DAC devices usually connect via USB and come in all shapes, sizes, configurations and prices, depending on how carried away you want to get. If you're running Qobuz from your computer, any connected audio outputs will appear in the bottom right-hand corner of the app, including any Google Chromecast devices on the same Wi-Fi network. Choosing your output is as easy as checking the box next to your preferred device. Using a DAC or Chromecast takes the computer's soundcard out of the equation; the external device decodes the digital signal supplied by the Qobuz stream, ensuring no loss of quality.
The Sonos situation is more fiddly as in order to use your Sonos speakers to stream Qobuz directly, you have to add Qobuz as a streaming service within the Sonos app. I assumed once the two accounts were linked, my Sonos speakers would appear alongside my Chromecast devices in the Qobuz app, like they do with Spotify. Unfortunately, this isn't the case and instead you have to navigate your way through a kind of poor-man's version of the Quobuz menus within the Sonos app itself. Told you it was fiddly. It's a shame, because my Sonos system are easily the best speakers I have for enjoying the Hi-Fi (CD quality) and Hi-Res audio Qobuz has to offer.
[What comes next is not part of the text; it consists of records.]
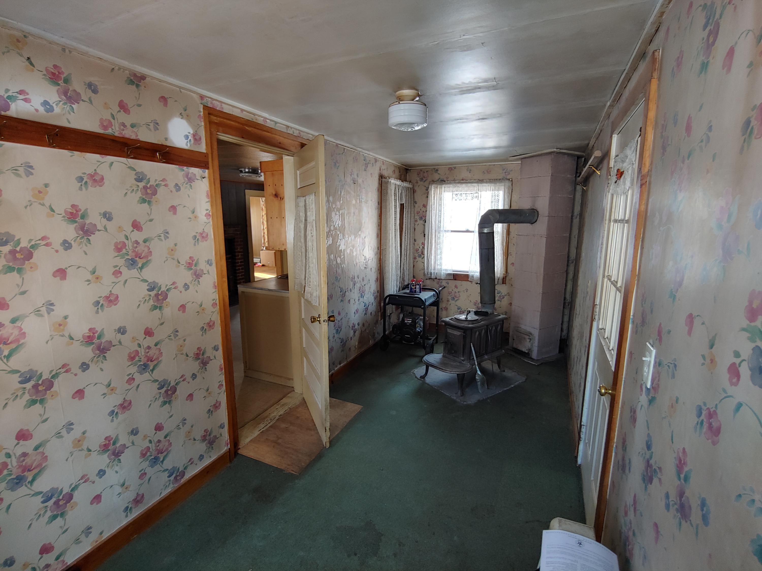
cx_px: 381
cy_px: 286
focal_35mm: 16
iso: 300
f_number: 1.9
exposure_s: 1/24
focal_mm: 2.18
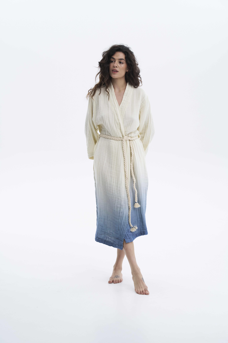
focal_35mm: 70
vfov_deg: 28.8
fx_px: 665
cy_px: 172
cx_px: 114
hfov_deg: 19.5
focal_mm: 70
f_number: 8
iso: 250
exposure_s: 1/200
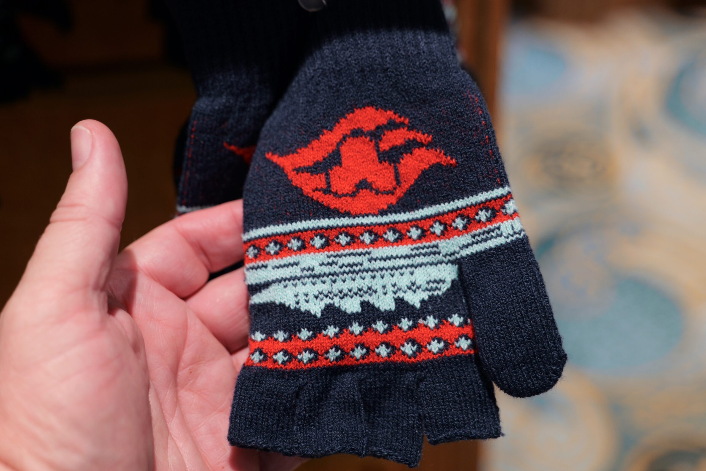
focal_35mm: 56
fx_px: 1098
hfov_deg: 35.6
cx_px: 353
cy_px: 236
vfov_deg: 24.2
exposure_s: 1/60
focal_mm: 56
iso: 640
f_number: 4
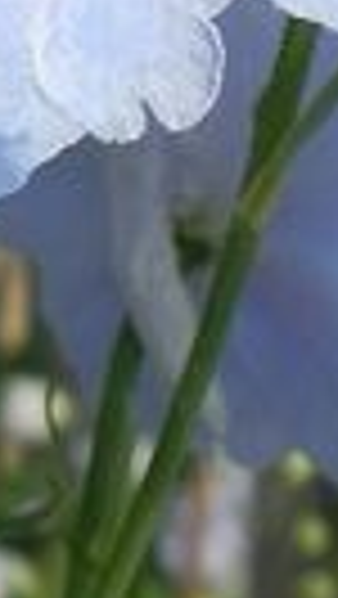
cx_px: -297
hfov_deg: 5.5
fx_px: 3451
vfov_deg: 9.7
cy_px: -202
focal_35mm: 217
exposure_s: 1/2000
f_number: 3.5
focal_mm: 5.9
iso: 160
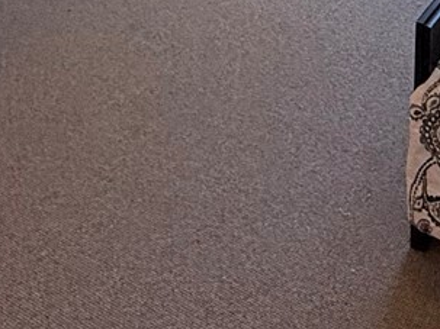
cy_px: -423
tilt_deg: -3.1
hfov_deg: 26.3
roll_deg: -0.9
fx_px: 940
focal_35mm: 74
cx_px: 261
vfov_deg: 14.4
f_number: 2.2
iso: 64
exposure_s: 1/142
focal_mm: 2.22
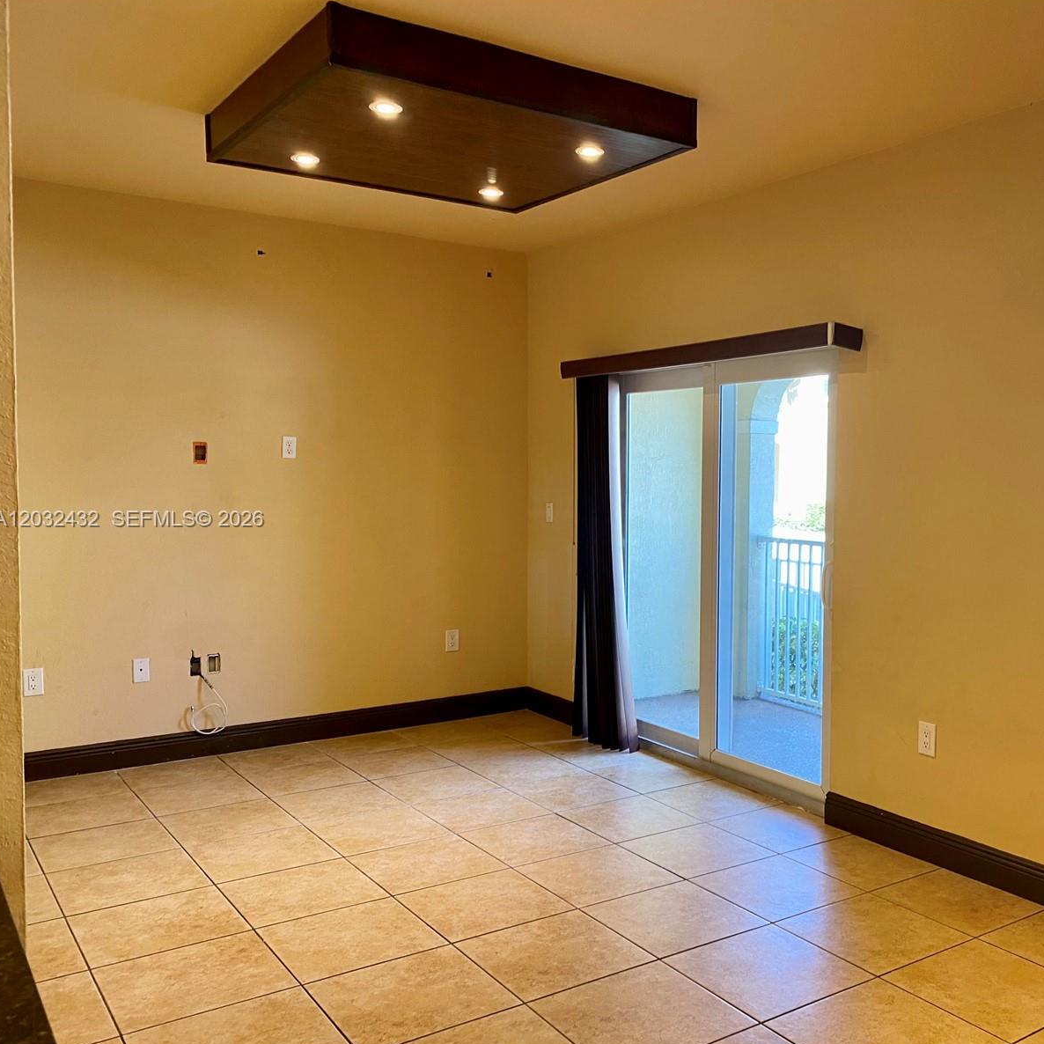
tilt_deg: -4.0
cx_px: 694
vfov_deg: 52.5
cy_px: 520
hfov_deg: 51.6
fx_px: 1058
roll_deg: -1.6
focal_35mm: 31
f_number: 1.8
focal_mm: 4.25
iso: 80
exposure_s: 1/60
And yes, there is a noticeable difference. Although many modern audio devices claim to have built-in tech to reconstitute the sound from compressed files, this is obviously limited compared to hearing Dave Gilmour's nylon strings doing their thing on the intro to "Wish You Were Here" in its unadulterated original glory. No-one cared about audio production like Pink Floyd did. There's just something cleaner, clearer and more present about this higher-resolution listening. Julia Stone has a new album out featuring a track with Matt Berninger. When he comes out of nowhere with his booming, Leonard Cohen-like gravel tones, it's as though he's snuck up behind you. And "Boilermaker" off Royal Blood's latest release is just a banger - loud, jangly but you can hear it all. If you can listen to music at this higher quality - you probably should.
Not that the Qobuz app is perfect itself. It looks great and is easily toggled into dark mode. I've been able to find pretty much all the content I've searched for and via the Discover tab, there's a good selection of regularly updated, featured new releases, Qobuz-curated playlists and even news articles and editorials.
That's great. And if you really start to dig down into some of the menus, you'll find hidden gems like the Listening With... section - playlists supplied by famous artists. Here you'll discover Bono likes to listen to both Kendrick Lamar and Lady Gaga. There's also a decent amount of kiwi music on show - including a whole NZ Music Month playlist currently rotating on the homepage of the app.
But the glaring omission is the lack of a "station" option - automatically creating a playlist based on a single artist or a particular song.
I've found this is a great way to find new music on Spotify - if I like a certain song, I can get Spotify to play other songs like it, some of which I may never have heard before.
Qobuz is much less proactive... it's all there, you just have to know what you're looking for. Yes, you can create your own playlists but if all you ever listen to is what you've already listened to, won't that get stale after a while? Even at CD quality or higher.
What Qobuz does let you do is buy the tracks, directly through the app, iTunes style. This means you can have the file to keep and store wherever you like, not just for playing with the Qobuz app. What's more, with a Qobuz Studio Sublime subscription, you'll get significant discounts on your purchases if you are one of those old-fashioned types who thinks actually having the music is still important.
Starting at NZ$23.33 per month for an annual subscription, Qobuz isn't crazily expensive, especially if you decide to make it your sole music streaming service. Besides, as with most things, there's a free trial period anyway so you may as well give it a shot. But if you do, be prepared to learn a new way of doing things. New doesn't have to be scary by the way. And a new way of listening might make the choice very clear.